Please repeat the lines starting at "pose: elev=153.1 azim=176.0" and ending at "Dot at: (224, 252)", renaming "pose" to "camera" throughout and changing nothing else.
· · · ·
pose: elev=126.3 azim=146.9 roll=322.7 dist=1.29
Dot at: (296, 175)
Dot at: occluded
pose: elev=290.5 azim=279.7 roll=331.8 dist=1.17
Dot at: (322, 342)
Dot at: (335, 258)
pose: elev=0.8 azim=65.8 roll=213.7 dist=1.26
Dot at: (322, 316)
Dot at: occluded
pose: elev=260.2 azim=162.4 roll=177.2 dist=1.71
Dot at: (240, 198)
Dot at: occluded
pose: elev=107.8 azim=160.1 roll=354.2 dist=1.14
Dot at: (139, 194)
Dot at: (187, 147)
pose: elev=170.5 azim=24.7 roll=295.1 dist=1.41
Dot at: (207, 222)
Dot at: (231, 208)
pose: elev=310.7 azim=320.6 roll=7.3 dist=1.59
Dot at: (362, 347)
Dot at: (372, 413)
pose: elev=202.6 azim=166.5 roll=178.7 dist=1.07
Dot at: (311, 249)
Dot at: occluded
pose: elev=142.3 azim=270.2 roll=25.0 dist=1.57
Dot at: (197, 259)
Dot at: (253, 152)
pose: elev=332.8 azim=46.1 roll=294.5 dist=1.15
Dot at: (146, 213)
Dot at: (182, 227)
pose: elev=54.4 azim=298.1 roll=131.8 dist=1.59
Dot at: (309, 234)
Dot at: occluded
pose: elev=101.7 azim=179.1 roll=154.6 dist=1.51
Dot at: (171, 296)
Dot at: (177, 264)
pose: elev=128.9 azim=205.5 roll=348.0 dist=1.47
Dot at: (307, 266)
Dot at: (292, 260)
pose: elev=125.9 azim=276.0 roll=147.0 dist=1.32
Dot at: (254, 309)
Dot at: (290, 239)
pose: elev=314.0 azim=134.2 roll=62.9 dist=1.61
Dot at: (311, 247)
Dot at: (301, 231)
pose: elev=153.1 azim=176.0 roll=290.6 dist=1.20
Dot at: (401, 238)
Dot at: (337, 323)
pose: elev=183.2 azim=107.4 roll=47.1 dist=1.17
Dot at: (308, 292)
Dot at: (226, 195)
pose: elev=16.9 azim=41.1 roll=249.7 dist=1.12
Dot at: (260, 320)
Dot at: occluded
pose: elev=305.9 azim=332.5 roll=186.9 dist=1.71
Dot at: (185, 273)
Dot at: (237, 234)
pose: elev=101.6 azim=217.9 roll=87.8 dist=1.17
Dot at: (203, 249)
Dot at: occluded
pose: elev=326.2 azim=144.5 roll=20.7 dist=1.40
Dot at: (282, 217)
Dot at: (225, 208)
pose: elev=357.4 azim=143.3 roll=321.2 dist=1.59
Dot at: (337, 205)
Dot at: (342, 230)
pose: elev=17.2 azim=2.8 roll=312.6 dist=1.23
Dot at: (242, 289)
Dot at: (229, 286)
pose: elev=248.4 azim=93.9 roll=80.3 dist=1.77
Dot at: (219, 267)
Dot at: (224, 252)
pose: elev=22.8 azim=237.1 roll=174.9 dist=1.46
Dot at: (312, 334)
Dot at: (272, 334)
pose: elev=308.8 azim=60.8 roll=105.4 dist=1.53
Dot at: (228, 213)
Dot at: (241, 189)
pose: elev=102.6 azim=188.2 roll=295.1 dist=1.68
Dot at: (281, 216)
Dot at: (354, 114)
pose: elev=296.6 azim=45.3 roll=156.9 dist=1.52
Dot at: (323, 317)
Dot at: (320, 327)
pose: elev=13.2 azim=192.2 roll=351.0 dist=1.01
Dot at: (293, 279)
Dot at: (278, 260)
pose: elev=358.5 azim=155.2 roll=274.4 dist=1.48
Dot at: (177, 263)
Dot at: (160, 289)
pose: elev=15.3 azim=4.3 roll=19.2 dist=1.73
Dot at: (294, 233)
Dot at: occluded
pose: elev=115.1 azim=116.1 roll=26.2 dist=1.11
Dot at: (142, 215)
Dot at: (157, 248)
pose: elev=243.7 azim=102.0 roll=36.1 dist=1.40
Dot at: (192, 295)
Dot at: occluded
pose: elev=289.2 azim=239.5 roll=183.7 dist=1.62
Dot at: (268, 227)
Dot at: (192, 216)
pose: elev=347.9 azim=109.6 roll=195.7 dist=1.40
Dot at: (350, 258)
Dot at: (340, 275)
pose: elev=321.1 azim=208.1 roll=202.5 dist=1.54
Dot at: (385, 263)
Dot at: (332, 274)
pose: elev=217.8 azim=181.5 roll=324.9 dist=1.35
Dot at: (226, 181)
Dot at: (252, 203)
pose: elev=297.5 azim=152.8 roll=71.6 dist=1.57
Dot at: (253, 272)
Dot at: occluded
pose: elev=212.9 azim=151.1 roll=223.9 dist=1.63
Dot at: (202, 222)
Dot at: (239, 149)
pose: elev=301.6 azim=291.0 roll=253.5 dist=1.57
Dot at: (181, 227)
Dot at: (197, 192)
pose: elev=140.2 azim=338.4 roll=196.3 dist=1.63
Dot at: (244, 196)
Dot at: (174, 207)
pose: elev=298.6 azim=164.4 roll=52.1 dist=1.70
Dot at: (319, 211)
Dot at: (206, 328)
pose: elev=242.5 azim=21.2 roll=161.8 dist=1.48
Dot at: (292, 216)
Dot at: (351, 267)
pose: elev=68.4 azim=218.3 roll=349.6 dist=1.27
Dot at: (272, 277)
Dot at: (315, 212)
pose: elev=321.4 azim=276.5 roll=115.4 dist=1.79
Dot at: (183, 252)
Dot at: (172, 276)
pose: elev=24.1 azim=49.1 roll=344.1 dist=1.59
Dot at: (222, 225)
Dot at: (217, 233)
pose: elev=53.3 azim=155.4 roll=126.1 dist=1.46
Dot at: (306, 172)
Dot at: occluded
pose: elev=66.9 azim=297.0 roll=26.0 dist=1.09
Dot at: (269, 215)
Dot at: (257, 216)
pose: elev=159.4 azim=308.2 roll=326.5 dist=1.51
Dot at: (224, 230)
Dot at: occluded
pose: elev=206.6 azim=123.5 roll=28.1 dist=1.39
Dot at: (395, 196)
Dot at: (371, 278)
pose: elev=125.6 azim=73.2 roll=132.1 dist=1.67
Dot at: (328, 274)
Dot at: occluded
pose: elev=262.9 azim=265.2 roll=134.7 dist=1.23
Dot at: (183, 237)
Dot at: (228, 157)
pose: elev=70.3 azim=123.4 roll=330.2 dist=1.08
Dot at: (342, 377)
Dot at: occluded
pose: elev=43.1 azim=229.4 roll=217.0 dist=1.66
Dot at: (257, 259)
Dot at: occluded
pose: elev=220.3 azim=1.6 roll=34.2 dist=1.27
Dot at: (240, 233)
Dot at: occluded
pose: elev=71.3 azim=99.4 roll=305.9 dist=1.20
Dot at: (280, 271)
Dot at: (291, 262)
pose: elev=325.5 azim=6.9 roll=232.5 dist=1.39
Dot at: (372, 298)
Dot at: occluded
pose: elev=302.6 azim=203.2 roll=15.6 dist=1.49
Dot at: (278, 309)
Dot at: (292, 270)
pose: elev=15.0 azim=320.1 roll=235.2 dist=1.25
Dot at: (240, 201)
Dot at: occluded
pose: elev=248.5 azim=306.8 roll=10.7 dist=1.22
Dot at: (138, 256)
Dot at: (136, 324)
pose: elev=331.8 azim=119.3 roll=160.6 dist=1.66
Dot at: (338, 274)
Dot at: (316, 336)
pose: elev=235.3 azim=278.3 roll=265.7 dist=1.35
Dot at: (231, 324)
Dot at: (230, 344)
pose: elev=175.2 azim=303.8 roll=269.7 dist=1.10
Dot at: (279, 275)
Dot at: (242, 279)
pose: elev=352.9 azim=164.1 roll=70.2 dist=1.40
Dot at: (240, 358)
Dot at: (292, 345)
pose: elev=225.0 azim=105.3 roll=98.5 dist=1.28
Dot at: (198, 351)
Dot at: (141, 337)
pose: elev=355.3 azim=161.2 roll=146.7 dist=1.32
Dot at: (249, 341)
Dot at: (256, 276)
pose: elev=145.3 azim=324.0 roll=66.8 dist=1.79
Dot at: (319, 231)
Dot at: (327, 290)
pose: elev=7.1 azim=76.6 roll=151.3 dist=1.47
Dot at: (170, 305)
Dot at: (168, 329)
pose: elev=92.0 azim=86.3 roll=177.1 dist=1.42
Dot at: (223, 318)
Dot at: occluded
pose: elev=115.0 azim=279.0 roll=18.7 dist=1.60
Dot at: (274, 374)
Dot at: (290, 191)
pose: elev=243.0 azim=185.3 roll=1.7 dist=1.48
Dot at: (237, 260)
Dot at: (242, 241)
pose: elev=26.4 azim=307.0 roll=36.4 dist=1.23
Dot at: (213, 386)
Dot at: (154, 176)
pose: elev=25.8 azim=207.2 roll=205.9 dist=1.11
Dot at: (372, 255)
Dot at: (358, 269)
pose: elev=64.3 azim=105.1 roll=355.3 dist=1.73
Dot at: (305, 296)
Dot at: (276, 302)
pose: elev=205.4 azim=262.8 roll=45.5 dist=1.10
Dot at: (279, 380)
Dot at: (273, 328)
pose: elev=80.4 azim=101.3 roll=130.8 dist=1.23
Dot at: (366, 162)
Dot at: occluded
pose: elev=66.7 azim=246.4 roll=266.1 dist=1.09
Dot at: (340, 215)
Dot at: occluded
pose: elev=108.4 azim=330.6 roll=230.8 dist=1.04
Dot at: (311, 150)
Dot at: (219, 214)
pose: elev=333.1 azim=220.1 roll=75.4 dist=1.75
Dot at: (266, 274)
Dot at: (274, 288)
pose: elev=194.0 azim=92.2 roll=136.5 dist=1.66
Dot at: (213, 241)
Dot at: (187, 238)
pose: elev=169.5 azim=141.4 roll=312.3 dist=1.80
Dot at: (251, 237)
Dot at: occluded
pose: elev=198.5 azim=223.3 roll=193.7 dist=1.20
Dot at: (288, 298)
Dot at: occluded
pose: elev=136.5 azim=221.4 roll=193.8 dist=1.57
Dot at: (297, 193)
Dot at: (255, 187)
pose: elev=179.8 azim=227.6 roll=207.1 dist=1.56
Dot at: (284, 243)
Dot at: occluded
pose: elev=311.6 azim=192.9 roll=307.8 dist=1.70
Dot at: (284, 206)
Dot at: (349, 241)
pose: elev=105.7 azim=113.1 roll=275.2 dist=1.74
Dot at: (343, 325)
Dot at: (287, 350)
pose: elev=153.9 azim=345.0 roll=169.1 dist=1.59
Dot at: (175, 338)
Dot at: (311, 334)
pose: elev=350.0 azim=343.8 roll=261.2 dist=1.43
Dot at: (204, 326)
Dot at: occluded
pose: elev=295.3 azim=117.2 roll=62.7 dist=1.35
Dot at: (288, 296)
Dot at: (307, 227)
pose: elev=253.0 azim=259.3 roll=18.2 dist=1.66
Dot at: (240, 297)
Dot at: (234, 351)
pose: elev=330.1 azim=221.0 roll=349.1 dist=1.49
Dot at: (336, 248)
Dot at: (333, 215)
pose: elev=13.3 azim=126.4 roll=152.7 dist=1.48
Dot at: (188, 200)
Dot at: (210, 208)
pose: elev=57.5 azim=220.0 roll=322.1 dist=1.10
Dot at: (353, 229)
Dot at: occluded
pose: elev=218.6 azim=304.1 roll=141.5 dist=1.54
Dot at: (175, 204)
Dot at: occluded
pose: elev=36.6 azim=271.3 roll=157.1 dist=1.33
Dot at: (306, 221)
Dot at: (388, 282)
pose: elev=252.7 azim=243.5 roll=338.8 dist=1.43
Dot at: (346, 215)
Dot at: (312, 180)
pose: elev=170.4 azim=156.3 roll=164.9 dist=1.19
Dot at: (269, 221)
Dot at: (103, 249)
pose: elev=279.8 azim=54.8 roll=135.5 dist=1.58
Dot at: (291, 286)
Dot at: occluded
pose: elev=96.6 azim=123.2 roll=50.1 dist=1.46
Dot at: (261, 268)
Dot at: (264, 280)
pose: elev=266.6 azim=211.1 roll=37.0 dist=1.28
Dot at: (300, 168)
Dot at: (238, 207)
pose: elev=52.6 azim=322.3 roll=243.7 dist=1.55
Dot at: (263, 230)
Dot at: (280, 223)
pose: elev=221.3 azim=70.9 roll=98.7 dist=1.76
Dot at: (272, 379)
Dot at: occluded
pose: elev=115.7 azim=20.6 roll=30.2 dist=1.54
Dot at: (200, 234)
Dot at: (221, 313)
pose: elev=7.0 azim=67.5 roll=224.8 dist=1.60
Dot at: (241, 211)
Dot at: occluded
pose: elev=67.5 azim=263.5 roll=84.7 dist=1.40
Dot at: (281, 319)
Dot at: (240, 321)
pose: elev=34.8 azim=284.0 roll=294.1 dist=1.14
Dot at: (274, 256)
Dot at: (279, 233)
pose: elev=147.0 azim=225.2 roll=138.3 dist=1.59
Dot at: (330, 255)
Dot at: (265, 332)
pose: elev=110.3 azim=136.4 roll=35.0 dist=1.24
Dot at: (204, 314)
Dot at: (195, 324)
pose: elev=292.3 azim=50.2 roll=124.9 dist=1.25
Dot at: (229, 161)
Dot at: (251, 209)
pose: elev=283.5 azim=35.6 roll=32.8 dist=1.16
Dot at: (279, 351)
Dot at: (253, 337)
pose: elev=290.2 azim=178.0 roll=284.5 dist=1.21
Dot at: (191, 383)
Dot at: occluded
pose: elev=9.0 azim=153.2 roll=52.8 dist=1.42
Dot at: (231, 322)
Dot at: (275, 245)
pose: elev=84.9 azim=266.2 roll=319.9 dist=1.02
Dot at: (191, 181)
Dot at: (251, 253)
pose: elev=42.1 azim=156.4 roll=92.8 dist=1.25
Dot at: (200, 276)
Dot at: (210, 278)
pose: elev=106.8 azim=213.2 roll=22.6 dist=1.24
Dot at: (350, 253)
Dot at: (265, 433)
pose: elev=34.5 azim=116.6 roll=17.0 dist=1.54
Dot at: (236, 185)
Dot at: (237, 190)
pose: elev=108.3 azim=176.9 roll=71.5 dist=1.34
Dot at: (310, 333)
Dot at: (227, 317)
· · · ·
FINAL ANSWER
camera: elev=153.1 azim=176.0 roll=290.6 dist=1.20
Dot at: (401, 238)
Dot at: (337, 323)
camera: elev=183.2 azim=107.4 roll=47.1 dist=1.17
Dot at: (308, 292)
Dot at: (226, 195)
camera: elev=16.9 azim=41.1 roll=249.7 dist=1.12
Dot at: (260, 320)
Dot at: occluded
camera: elev=305.9 azim=332.5 roll=186.9 dist=1.71
Dot at: (185, 273)
Dot at: (237, 234)
camera: elev=101.6 azim=217.9 roll=87.8 dist=1.17
Dot at: (203, 249)
Dot at: occluded
camera: elev=326.2 azim=144.5 roll=20.7 dist=1.40
Dot at: (282, 217)
Dot at: (225, 208)
camera: elev=357.4 azim=143.3 roll=321.2 dist=1.59
Dot at: (337, 205)
Dot at: (342, 230)
camera: elev=17.2 azim=2.8 roll=312.6 dist=1.23
Dot at: (242, 289)
Dot at: (229, 286)
camera: elev=248.4 azim=93.9 roll=80.3 dist=1.77
Dot at: (219, 267)
Dot at: (224, 252)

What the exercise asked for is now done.